(DATA EXCERPTS)

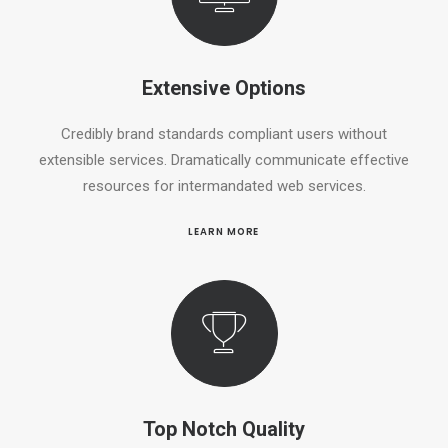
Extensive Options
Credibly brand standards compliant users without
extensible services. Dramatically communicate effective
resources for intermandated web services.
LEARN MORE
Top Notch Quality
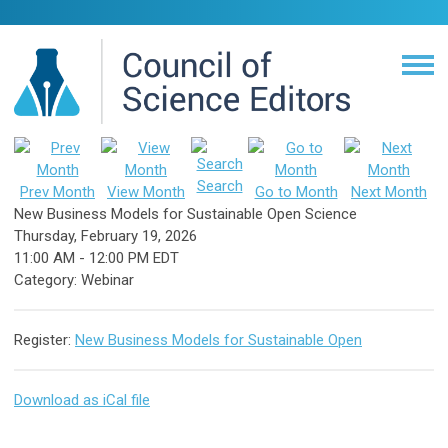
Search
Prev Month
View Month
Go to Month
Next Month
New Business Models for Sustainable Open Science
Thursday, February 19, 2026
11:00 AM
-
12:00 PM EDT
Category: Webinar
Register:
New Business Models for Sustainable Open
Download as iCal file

(End DATA EXCERPTS)
(DATA EXCERPTS)

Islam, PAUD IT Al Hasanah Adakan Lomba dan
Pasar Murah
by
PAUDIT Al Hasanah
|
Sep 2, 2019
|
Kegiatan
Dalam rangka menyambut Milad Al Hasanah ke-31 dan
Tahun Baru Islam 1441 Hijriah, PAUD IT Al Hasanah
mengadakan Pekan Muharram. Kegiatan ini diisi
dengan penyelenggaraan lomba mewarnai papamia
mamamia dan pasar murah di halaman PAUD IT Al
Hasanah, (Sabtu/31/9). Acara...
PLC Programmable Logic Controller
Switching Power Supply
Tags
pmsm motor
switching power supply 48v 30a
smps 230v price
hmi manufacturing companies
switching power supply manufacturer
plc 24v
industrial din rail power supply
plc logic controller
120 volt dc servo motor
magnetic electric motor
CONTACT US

(End DATA EXCERPTS)

• [WHAT THIS TASK INVOLVES]: Could the stretch from the line with "Extensive Options" through the line with "Category: Webinar" in the listing above be restated word for word, minus the pictures?

• [THE ANSWER]:
Extensive Options
Credibly brand standards compliant users without
extensible services. Dramatically communicate effective
resources for intermandated web services.
LEARN MORE
Top Notch Quality
Search
Prev Month
View Month
Go to Month
Next Month
New Business Models for Sustainable Open Science
Thursday, February 19, 2026
11:00 AM
-
12:00 PM EDT
Category: Webinar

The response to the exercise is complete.